15.) The Story is Revealed not Told

For revealing the story, you can look at the exposition tip or even the suspense of disbelief tip, but the reason here is its importance.

A story is a series of events piling up to reveal something. Think about the famed movie Pulp Fiction. This is the best example of uncovering in film. Each scene seems like its short film pieces of a greater puzzle that come together — keeping you in suspense by entertaining.

16.) Fun to Read

A lot of spec script sales happen because the film was fun to read. If the goal is to turn your script into a movie, the first step is to sell your writing. This doesn’t mean that it will be made but at least your $100,000 richer. How do they do this and keep afloat off their art? They make their scripts fun to read.

This can be its own blog post, but a small secret is incorporating all the tips on this list plus one more. Have fun writing it. Most people are writing because they think the topic is hot right now. This way is the wrong approach. If you don’t care about space travel, don’t write about it. Unless your commissioned write what you love is the key.

17.) Under 110 Page Count

Most scripts are between 90 -120 pages long. We want to keep ours under 110. Why you might ask. In scripts, one page typically equals one minute on screen. Generally, movies are an hour and a half to sometimes 2 hours long. The 90-page rule ensures scripts are bought that don’t go over this time slot.

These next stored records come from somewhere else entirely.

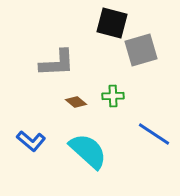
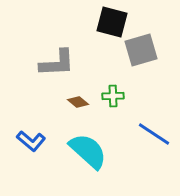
black square: moved 1 px up
brown diamond: moved 2 px right
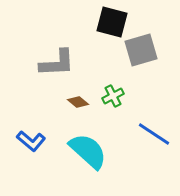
green cross: rotated 25 degrees counterclockwise
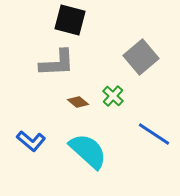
black square: moved 42 px left, 2 px up
gray square: moved 7 px down; rotated 24 degrees counterclockwise
green cross: rotated 20 degrees counterclockwise
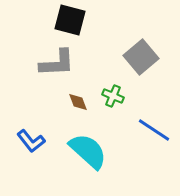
green cross: rotated 20 degrees counterclockwise
brown diamond: rotated 30 degrees clockwise
blue line: moved 4 px up
blue L-shape: rotated 12 degrees clockwise
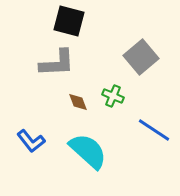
black square: moved 1 px left, 1 px down
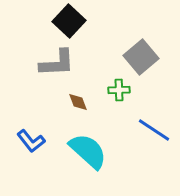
black square: rotated 28 degrees clockwise
green cross: moved 6 px right, 6 px up; rotated 25 degrees counterclockwise
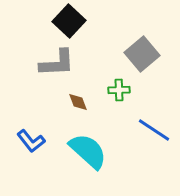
gray square: moved 1 px right, 3 px up
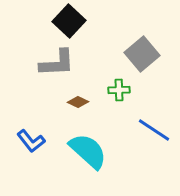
brown diamond: rotated 45 degrees counterclockwise
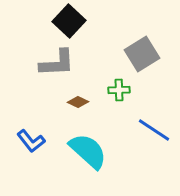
gray square: rotated 8 degrees clockwise
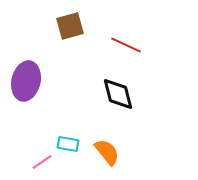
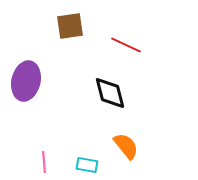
brown square: rotated 8 degrees clockwise
black diamond: moved 8 px left, 1 px up
cyan rectangle: moved 19 px right, 21 px down
orange semicircle: moved 19 px right, 6 px up
pink line: moved 2 px right; rotated 60 degrees counterclockwise
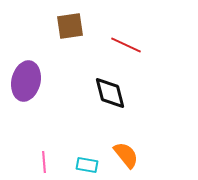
orange semicircle: moved 9 px down
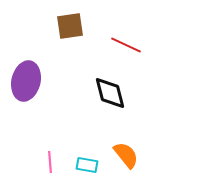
pink line: moved 6 px right
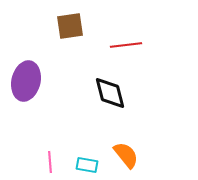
red line: rotated 32 degrees counterclockwise
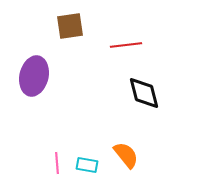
purple ellipse: moved 8 px right, 5 px up
black diamond: moved 34 px right
pink line: moved 7 px right, 1 px down
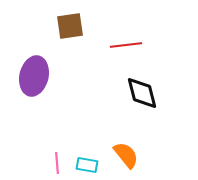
black diamond: moved 2 px left
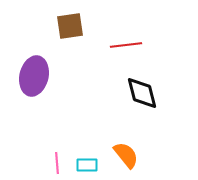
cyan rectangle: rotated 10 degrees counterclockwise
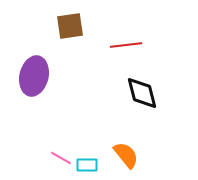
pink line: moved 4 px right, 5 px up; rotated 55 degrees counterclockwise
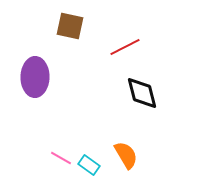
brown square: rotated 20 degrees clockwise
red line: moved 1 px left, 2 px down; rotated 20 degrees counterclockwise
purple ellipse: moved 1 px right, 1 px down; rotated 12 degrees counterclockwise
orange semicircle: rotated 8 degrees clockwise
cyan rectangle: moved 2 px right; rotated 35 degrees clockwise
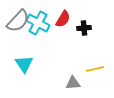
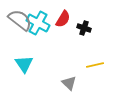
gray semicircle: moved 2 px right, 1 px up; rotated 95 degrees counterclockwise
black cross: rotated 24 degrees clockwise
yellow line: moved 4 px up
gray triangle: moved 4 px left; rotated 49 degrees clockwise
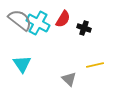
cyan triangle: moved 2 px left
gray triangle: moved 4 px up
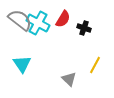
yellow line: rotated 48 degrees counterclockwise
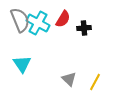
gray semicircle: rotated 30 degrees clockwise
black cross: rotated 24 degrees counterclockwise
yellow line: moved 17 px down
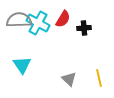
gray semicircle: moved 1 px left; rotated 70 degrees counterclockwise
cyan triangle: moved 1 px down
yellow line: moved 4 px right, 4 px up; rotated 42 degrees counterclockwise
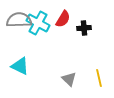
cyan triangle: moved 2 px left, 1 px down; rotated 30 degrees counterclockwise
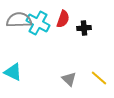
red semicircle: rotated 12 degrees counterclockwise
cyan triangle: moved 7 px left, 6 px down
yellow line: rotated 36 degrees counterclockwise
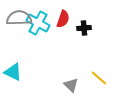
gray semicircle: moved 2 px up
gray triangle: moved 2 px right, 6 px down
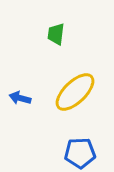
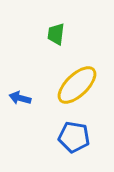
yellow ellipse: moved 2 px right, 7 px up
blue pentagon: moved 6 px left, 16 px up; rotated 12 degrees clockwise
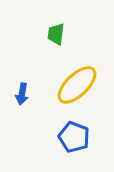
blue arrow: moved 2 px right, 4 px up; rotated 95 degrees counterclockwise
blue pentagon: rotated 12 degrees clockwise
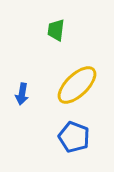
green trapezoid: moved 4 px up
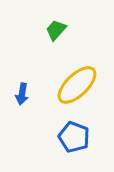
green trapezoid: rotated 35 degrees clockwise
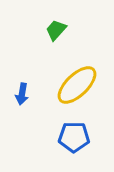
blue pentagon: rotated 20 degrees counterclockwise
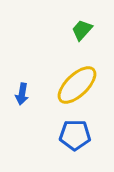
green trapezoid: moved 26 px right
blue pentagon: moved 1 px right, 2 px up
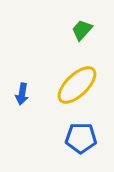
blue pentagon: moved 6 px right, 3 px down
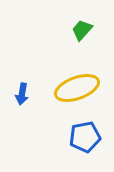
yellow ellipse: moved 3 px down; rotated 24 degrees clockwise
blue pentagon: moved 4 px right, 1 px up; rotated 12 degrees counterclockwise
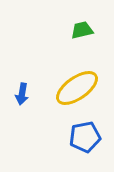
green trapezoid: rotated 35 degrees clockwise
yellow ellipse: rotated 15 degrees counterclockwise
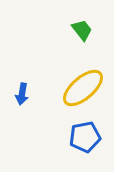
green trapezoid: rotated 65 degrees clockwise
yellow ellipse: moved 6 px right; rotated 6 degrees counterclockwise
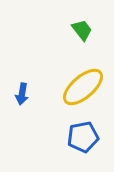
yellow ellipse: moved 1 px up
blue pentagon: moved 2 px left
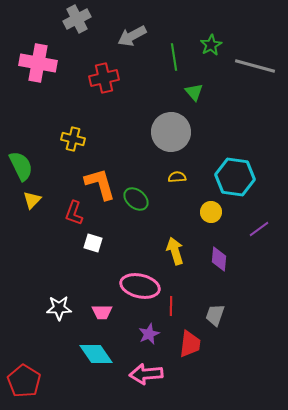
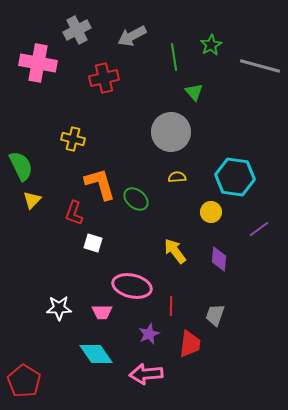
gray cross: moved 11 px down
gray line: moved 5 px right
yellow arrow: rotated 20 degrees counterclockwise
pink ellipse: moved 8 px left
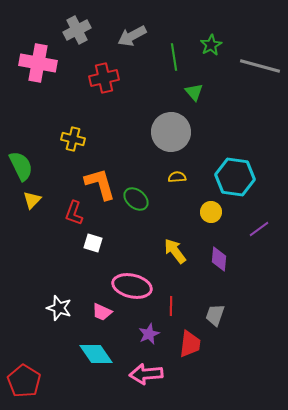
white star: rotated 20 degrees clockwise
pink trapezoid: rotated 25 degrees clockwise
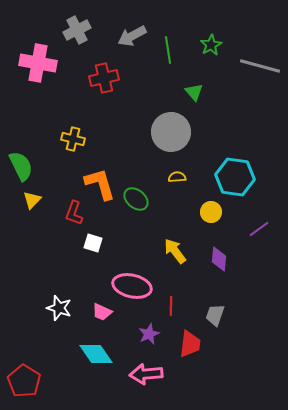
green line: moved 6 px left, 7 px up
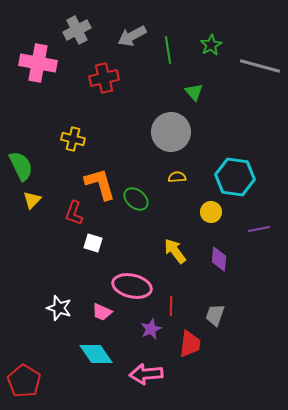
purple line: rotated 25 degrees clockwise
purple star: moved 2 px right, 5 px up
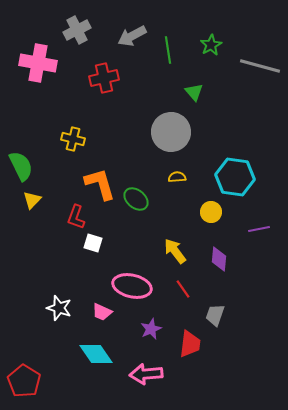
red L-shape: moved 2 px right, 4 px down
red line: moved 12 px right, 17 px up; rotated 36 degrees counterclockwise
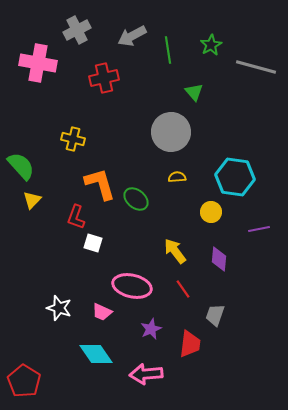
gray line: moved 4 px left, 1 px down
green semicircle: rotated 16 degrees counterclockwise
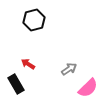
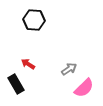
black hexagon: rotated 20 degrees clockwise
pink semicircle: moved 4 px left
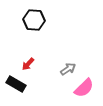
red arrow: rotated 80 degrees counterclockwise
gray arrow: moved 1 px left
black rectangle: rotated 30 degrees counterclockwise
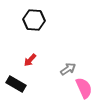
red arrow: moved 2 px right, 4 px up
pink semicircle: rotated 70 degrees counterclockwise
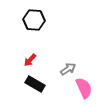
black rectangle: moved 19 px right
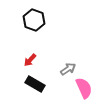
black hexagon: rotated 15 degrees clockwise
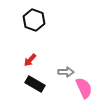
gray arrow: moved 2 px left, 3 px down; rotated 35 degrees clockwise
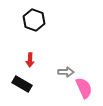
red arrow: rotated 40 degrees counterclockwise
black rectangle: moved 13 px left
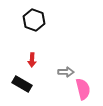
red arrow: moved 2 px right
pink semicircle: moved 1 px left, 1 px down; rotated 10 degrees clockwise
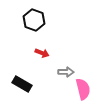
red arrow: moved 10 px right, 7 px up; rotated 72 degrees counterclockwise
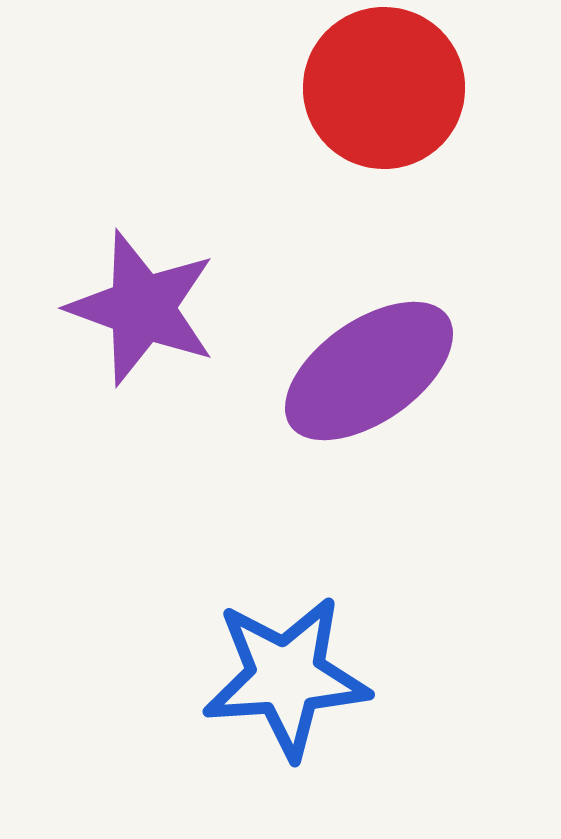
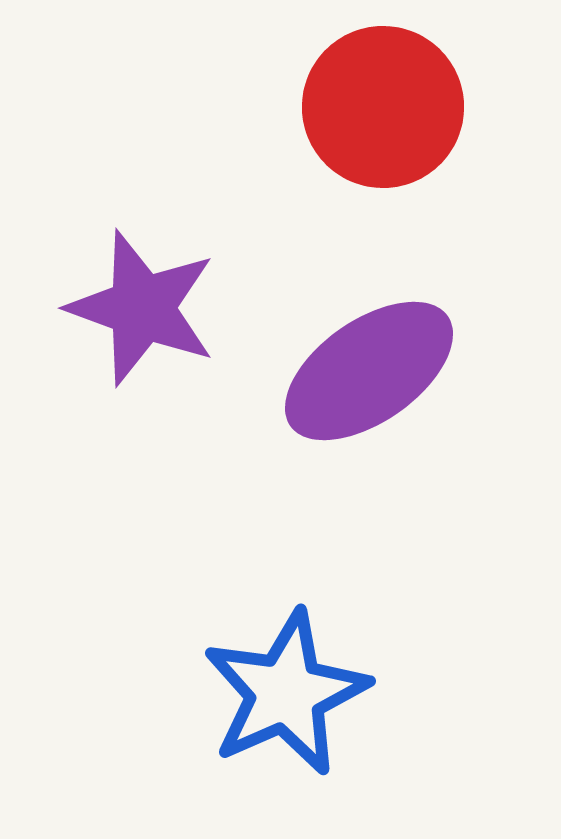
red circle: moved 1 px left, 19 px down
blue star: moved 16 px down; rotated 20 degrees counterclockwise
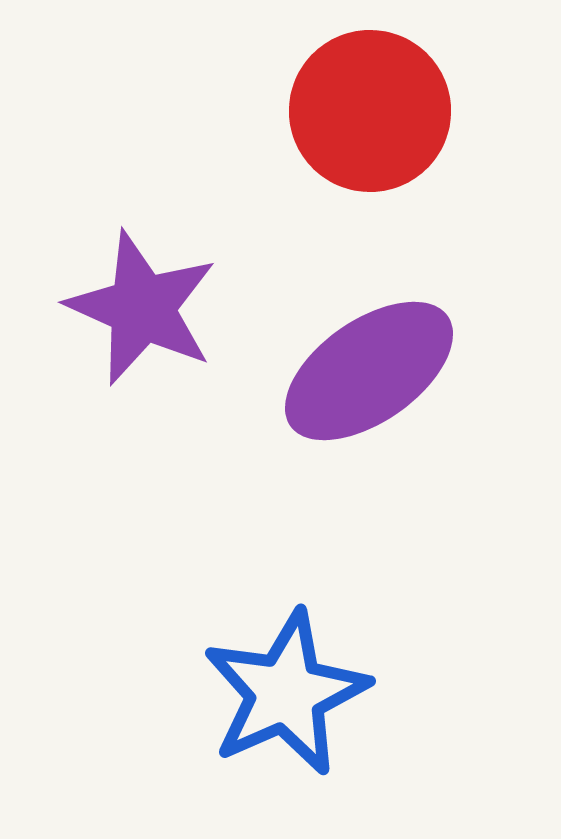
red circle: moved 13 px left, 4 px down
purple star: rotated 4 degrees clockwise
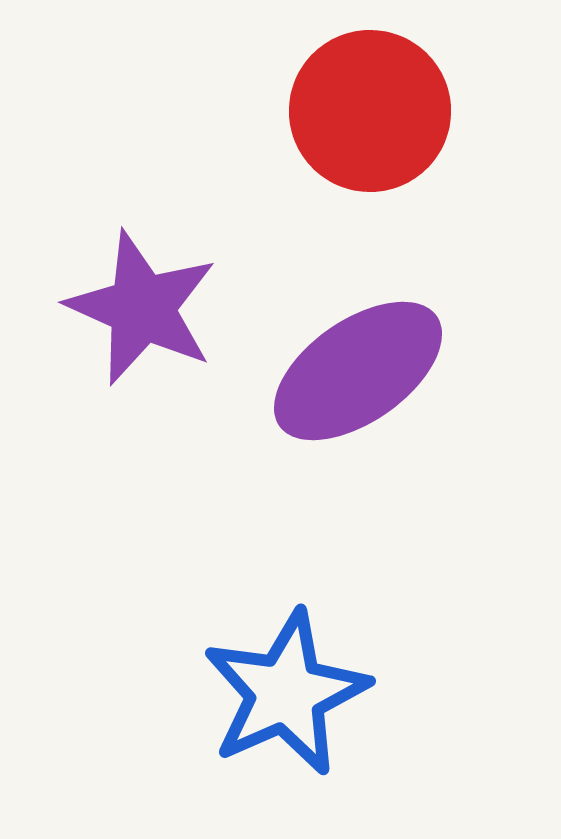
purple ellipse: moved 11 px left
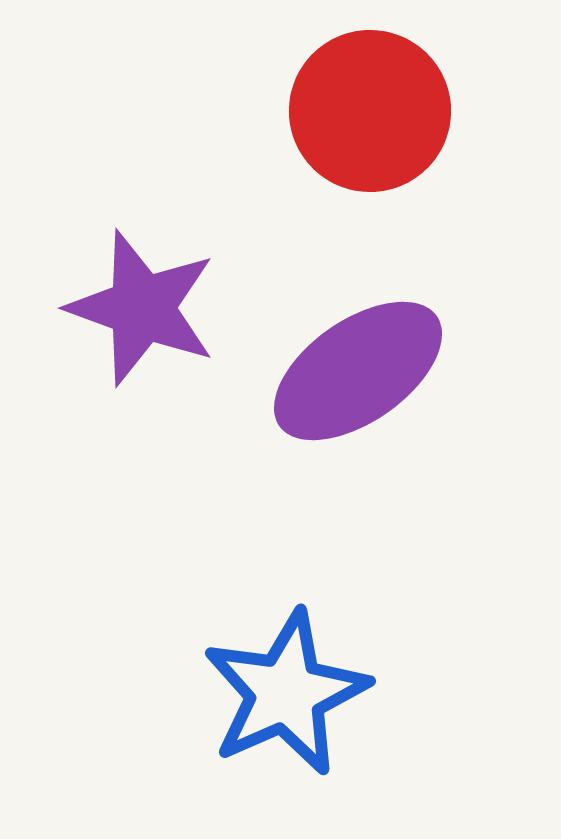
purple star: rotated 4 degrees counterclockwise
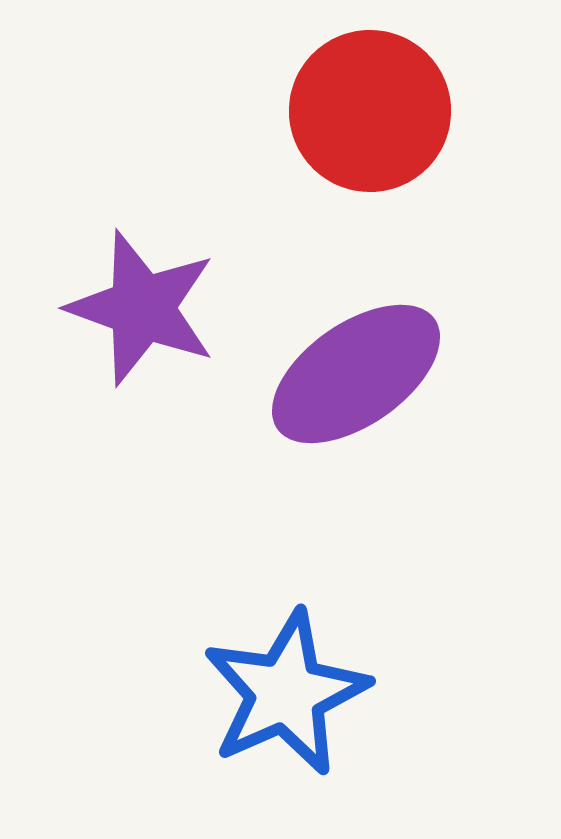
purple ellipse: moved 2 px left, 3 px down
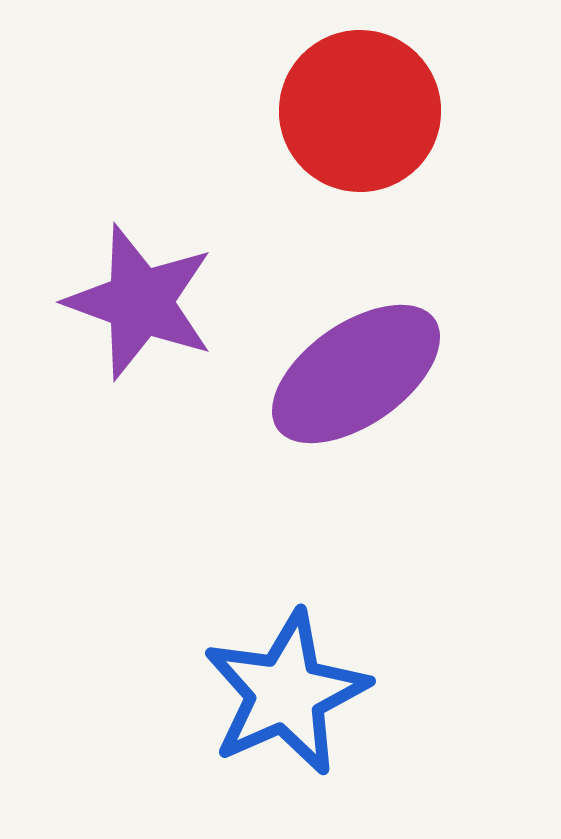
red circle: moved 10 px left
purple star: moved 2 px left, 6 px up
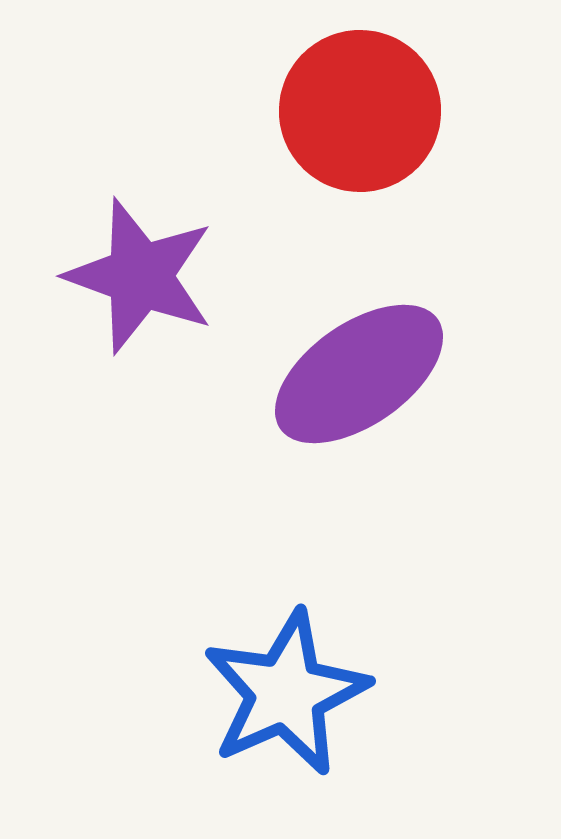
purple star: moved 26 px up
purple ellipse: moved 3 px right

Scripts 200 pages long would feel like a chore to read and will feel like a hassle to make to executives. With a lot of dialogue, this guideline can be broken, seeing as it doesn’t equate.

18.) A Basic Cover

A lot of newer writers will put WGA numbers or some fancy decorative covers over their screenplays. Don’t do this. Trying to impress the reader with anything other than good writing will backfire. The higher-ups will laugh and not even read your script.

19.) Following the Rules of Aristotle

A lot of these tips have been firm guidelines to follow except a few. This tip is a rule. Don’t break the laws of Aristotle. He wrote them in 384 BC. They have been right to this day. Any lousy movie you’ve seen broke these rules. This can be its own blog post so order the $6.00 book on Amazon.